#### [TASK INSTRUCTIONS]
From first line to last, the records below are to be duplicated exactly.

******

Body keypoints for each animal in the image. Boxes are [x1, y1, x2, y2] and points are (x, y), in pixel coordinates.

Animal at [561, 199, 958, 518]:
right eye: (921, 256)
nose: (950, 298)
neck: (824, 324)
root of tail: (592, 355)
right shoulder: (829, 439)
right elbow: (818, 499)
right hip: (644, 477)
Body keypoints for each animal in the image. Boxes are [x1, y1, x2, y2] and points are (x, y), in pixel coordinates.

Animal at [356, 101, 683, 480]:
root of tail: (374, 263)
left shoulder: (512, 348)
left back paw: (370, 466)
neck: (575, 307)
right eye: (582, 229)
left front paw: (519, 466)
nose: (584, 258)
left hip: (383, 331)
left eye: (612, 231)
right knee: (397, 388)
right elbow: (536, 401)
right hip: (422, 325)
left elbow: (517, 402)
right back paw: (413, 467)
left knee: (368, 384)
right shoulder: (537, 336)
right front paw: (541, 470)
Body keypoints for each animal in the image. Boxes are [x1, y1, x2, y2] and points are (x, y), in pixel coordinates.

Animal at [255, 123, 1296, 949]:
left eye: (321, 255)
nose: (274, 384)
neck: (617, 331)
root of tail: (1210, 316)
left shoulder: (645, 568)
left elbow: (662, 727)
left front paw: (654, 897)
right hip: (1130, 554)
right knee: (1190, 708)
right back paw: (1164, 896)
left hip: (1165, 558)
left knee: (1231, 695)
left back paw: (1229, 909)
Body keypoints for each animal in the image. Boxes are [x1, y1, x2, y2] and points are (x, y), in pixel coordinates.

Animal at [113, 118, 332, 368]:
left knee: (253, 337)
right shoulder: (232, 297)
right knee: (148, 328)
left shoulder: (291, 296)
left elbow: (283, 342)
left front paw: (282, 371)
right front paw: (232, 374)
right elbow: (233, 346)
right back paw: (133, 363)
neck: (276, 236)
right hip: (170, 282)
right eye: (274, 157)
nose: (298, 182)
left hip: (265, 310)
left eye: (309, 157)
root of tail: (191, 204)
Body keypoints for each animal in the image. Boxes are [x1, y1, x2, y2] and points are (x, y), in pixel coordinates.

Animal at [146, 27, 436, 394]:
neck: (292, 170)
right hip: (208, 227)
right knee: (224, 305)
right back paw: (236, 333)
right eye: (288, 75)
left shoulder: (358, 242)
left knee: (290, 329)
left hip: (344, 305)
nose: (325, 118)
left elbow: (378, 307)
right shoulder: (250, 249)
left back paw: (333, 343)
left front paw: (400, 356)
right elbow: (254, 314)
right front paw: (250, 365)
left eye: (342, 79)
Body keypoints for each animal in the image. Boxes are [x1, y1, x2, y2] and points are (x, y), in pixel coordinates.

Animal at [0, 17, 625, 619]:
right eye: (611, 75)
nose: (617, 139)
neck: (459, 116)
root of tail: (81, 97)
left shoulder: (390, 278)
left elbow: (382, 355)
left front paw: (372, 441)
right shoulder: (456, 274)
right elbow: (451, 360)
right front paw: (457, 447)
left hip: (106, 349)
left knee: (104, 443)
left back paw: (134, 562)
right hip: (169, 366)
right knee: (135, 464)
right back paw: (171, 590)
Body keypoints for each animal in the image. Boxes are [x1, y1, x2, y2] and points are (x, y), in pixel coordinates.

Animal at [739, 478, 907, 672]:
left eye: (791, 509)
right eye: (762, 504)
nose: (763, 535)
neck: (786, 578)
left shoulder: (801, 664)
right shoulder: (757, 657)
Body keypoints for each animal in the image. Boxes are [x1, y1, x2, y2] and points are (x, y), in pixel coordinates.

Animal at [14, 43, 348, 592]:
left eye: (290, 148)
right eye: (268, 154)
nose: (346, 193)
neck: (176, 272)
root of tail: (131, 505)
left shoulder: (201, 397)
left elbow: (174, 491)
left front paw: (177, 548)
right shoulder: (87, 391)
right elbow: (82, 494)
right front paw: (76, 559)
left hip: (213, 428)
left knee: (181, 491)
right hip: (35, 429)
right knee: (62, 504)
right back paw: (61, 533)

******

#### [TASK OUTPUT]
Body keypoints for each animal in the image. Boxes are [x1, y1, x2, y2] and points are (x, y), in pixel coordinates.

Animal at [561, 199, 958, 518]:
right eye: (921, 256)
nose: (950, 298)
neck: (824, 324)
root of tail: (592, 355)
right shoulder: (829, 439)
right elbow: (818, 499)
right hip: (644, 477)
Body keypoints for each animal in the image. Boxes are [x1, y1, x2, y2] and points are (x, y), in pixel coordinates.

Animal at [356, 101, 683, 480]:
root of tail: (374, 263)
left shoulder: (512, 348)
left back paw: (370, 466)
neck: (575, 307)
right eye: (582, 229)
left front paw: (519, 466)
nose: (584, 258)
left hip: (383, 331)
left eye: (612, 231)
right knee: (397, 388)
right elbow: (536, 401)
right hip: (422, 325)
left elbow: (517, 402)
right back paw: (413, 467)
left knee: (368, 384)
right shoulder: (537, 336)
right front paw: (541, 470)
Body keypoints for each animal in the image. Boxes are [x1, y1, x2, y2] and points are (x, y), in pixel coordinates.

Animal at [255, 123, 1296, 949]:
left eye: (321, 255)
nose: (274, 384)
neck: (617, 331)
root of tail: (1210, 316)
left shoulder: (645, 568)
left elbow: (662, 727)
left front paw: (654, 897)
right hip: (1130, 554)
right knee: (1190, 708)
right back paw: (1164, 896)
left hip: (1165, 558)
left knee: (1231, 695)
left back paw: (1229, 909)
Body keypoints for each animal in the image. Boxes are [x1, y1, x2, y2] and points are (x, y), in pixel coordinates.

Animal at [113, 118, 332, 368]:
left knee: (253, 337)
right shoulder: (232, 297)
right knee: (148, 328)
left shoulder: (291, 296)
left elbow: (283, 342)
left front paw: (282, 371)
right front paw: (232, 374)
right elbow: (233, 346)
right back paw: (133, 363)
neck: (276, 236)
right hip: (170, 282)
right eye: (274, 157)
nose: (298, 182)
left hip: (265, 310)
left eye: (309, 157)
root of tail: (191, 204)
Body keypoints for each animal in the image. Boxes are [x1, y1, x2, y2] and points are (x, y), in pixel coordinates.

Animal at [146, 27, 436, 394]:
neck: (292, 170)
right hip: (208, 227)
right knee: (224, 305)
right back paw: (236, 333)
right eye: (288, 75)
left shoulder: (358, 242)
left knee: (290, 329)
left hip: (344, 305)
nose: (325, 118)
left elbow: (378, 307)
right shoulder: (250, 249)
left back paw: (333, 343)
left front paw: (400, 356)
right elbow: (254, 314)
right front paw: (250, 365)
left eye: (342, 79)
Body keypoints for each animal in the image. Boxes are [x1, y1, x2, y2] and points are (x, y), in pixel coordinates.

Animal at [0, 17, 625, 619]:
right eye: (611, 75)
nose: (617, 139)
neck: (459, 116)
root of tail: (81, 97)
left shoulder: (390, 278)
left elbow: (382, 355)
left front paw: (372, 441)
right shoulder: (456, 274)
right elbow: (451, 360)
right front paw: (457, 447)
left hip: (106, 349)
left knee: (104, 443)
left back paw: (134, 562)
right hip: (169, 366)
right knee: (135, 464)
right back paw: (171, 590)
Body keypoints for each animal in the image. Boxes are [x1, y1, x2, y2] and points are (x, y), in pixel coordinates.

Animal at [739, 478, 907, 672]:
left eye: (791, 509)
right eye: (762, 504)
nose: (763, 535)
neck: (786, 578)
left shoulder: (801, 664)
right shoulder: (757, 657)
Body keypoints for each animal in the image. Boxes are [x1, y1, x2, y2] and points are (x, y), in pixel coordinates.

Animal at [14, 43, 348, 592]:
left eye: (290, 148)
right eye: (268, 154)
nose: (346, 193)
neck: (176, 272)
root of tail: (131, 505)
left shoulder: (201, 397)
left elbow: (174, 491)
left front paw: (177, 548)
right shoulder: (87, 391)
right elbow: (82, 494)
right front paw: (76, 559)
left hip: (213, 428)
left knee: (181, 491)
right hip: (35, 429)
right knee: (62, 504)
right back paw: (61, 533)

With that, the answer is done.